[What you will do]:
Take each line of the entries below that contains "type" and copy it.

[Given records]:
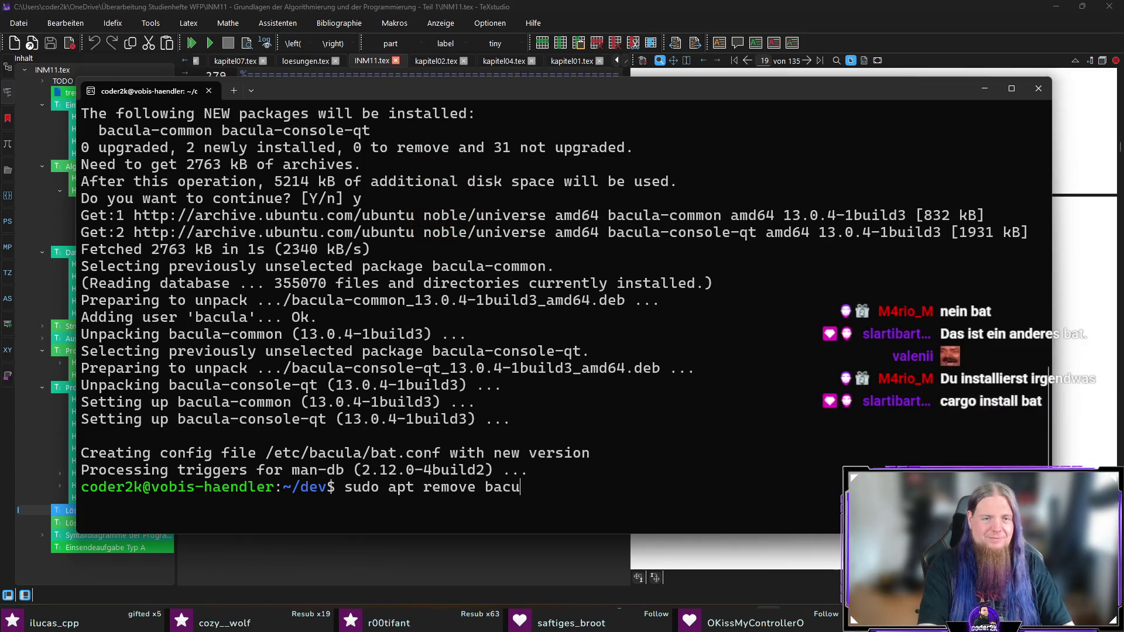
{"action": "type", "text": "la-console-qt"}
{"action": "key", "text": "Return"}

...

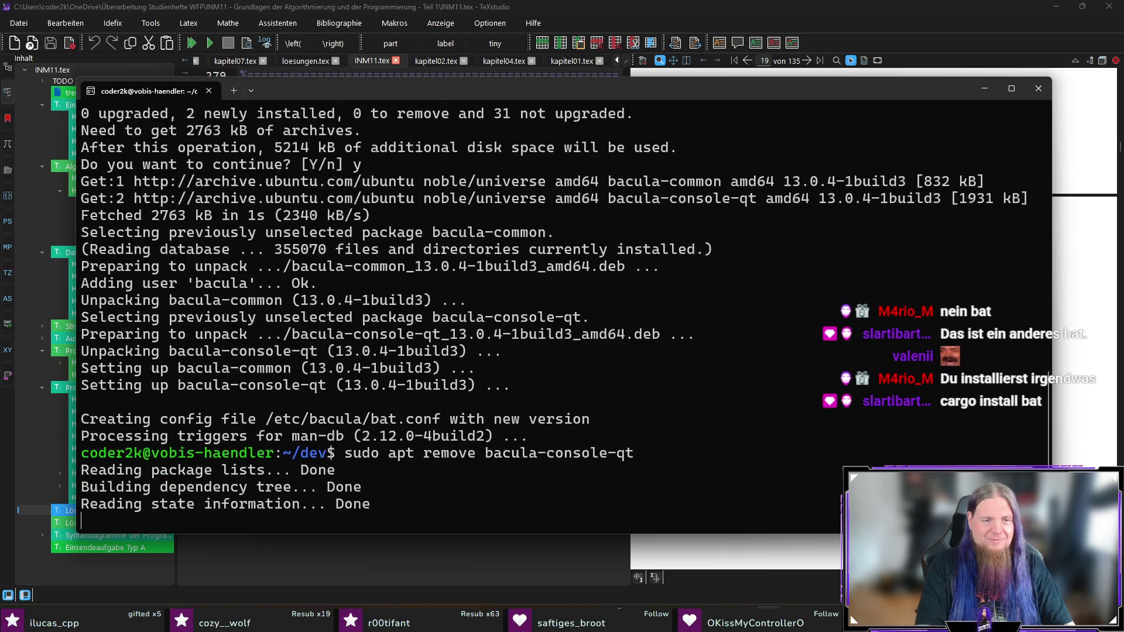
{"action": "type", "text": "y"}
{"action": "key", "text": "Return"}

...

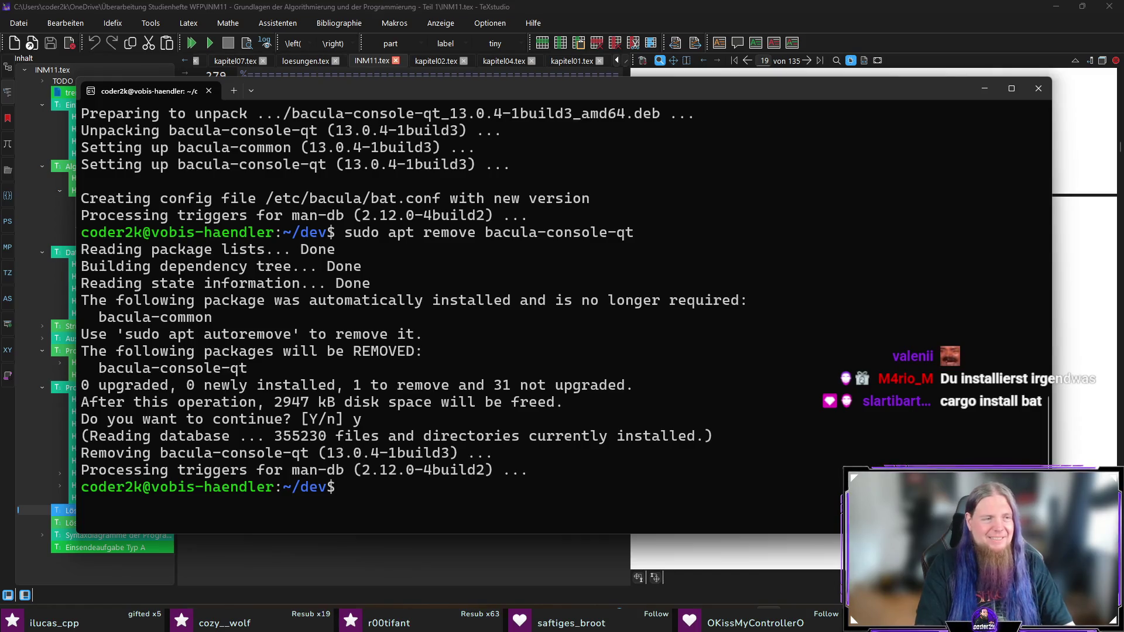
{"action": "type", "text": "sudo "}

[Your solution]:
{"action": "type", "text": "la-console-qt"}
{"action": "type", "text": "y"}
{"action": "type", "text": "sudo "}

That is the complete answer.